------ 本文 ------

説明

エッチング方法及びこれに用いられるエッチング液、これを用いた半導体基板製品の製造方法

【課題】Tiを含む層を優先的に溶解する選択的なウエットエッチングを可能とし、しかもエッチング・アッシング等により生じる残渣をも効果的に洗浄除去することができるエッチング方法及びこれに用いるエッチング液、これを用いた半導体基板製品の製造方法を提供する。
【解決手段】
Tiを含む第1層と、Cu、SiO、SiN、SiOC、及びSiONの少なくとも1種を含む第2層とを有する半導体基板に特定のエッチング液を適用し、前記第1層を選択的にエッチングする方法であり、前記特定のエッチング液が、有機アミン化合物からなる塩基性化合物と酸化剤とを水性媒体中に含み、そのpHが7〜14であるエッチング方法。

【発明の詳細な説明】
【技術分野】
【0001】
本発明は、特定の金属材料を選択的にエッチングする方法及びこれに用いられるエッチング液、これを用いた半導体基板製品の製造方法に関する。
【背景技術】
【0002】
半導体素子の微細化・多様化が益々進み、その加工方法も素子構造や製造工程ごとに多岐にわたっている。基板のエッチングについてみても、ドライエッチング及びウエットエッチングの双方において、基板の材料の種類や構造に応じ、様々な化学種及び加工条件等が提案され、さらに精力的に研究開発が進められている。
【0003】
中でも、CMOSやDRAM等の素子構造を精密にエッチングして形成する技術が重要であり、その1つとして薬液を利用したウエットエッチングが挙げられる。たとえば、微細トランジスタ回路における回路配線やメタル電極材料を有する基板の作製において、精密なエッチング加工が求められる。あるいは上述したDRAMのキャパシタ構造における電極構造の作製においても同様である。しかしながら、メタル電極などを有する基板に適用される各層を選択的にエッチングする条件や薬液については、未だ十分な研究がなされていない。

------

指示 A
本文のうち、「エッチング方法及びこれに用いられるエッチ」から「そのpHが7〜14であるエッチング方法。」まで（この語句を含む）をそのまま引用してください。
指示 B
本文の【解決手段】では、第1層を選択的にエッチングするエッチング液のpHはどの範囲とされていますか。

------ データ ------

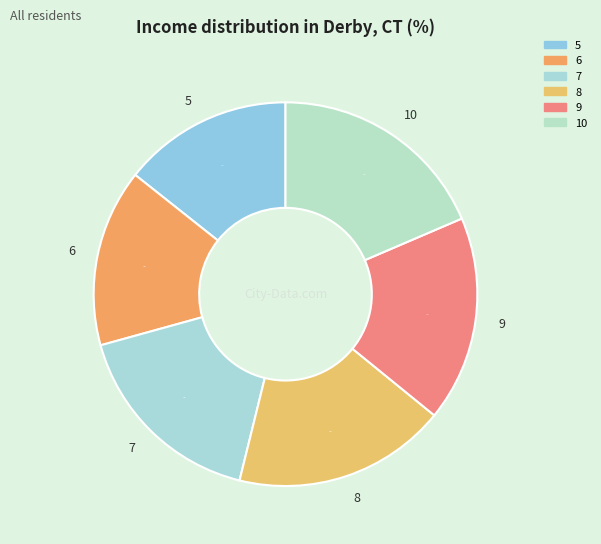

What percentage is the 7 slice, to the nearest percent?

17%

------

解答 A
エッチング方法及びこれに用いられるエッチング液、これを用いた半導体基板製品の製造方法

【課題】Tiを含む層を優先的に溶解する選択的なウエットエッチングを可能とし、しかもエッチング・アッシング等により生じる残渣をも効果的に洗浄除去することができるエッチング方法及びこれに用いるエッチング液、これを用いた半導体基板製品の製造方法を提供する。
【解決手段】
Tiを含む第1層と、Cu、SiO、SiN、SiOC、及びSiONの少なくとも1種を含む第2層とを有する半導体基板に特定のエッチング液を適用し、前記第1層を選択的にエッチングする方法であり、前記特定のエッチング液が、有機アミン化合物からなる塩基性化合物と酸化剤とを水性媒体中に含み、そのpHが7〜14であるエッチング方法。

解答 B
pHは7〜14とされています。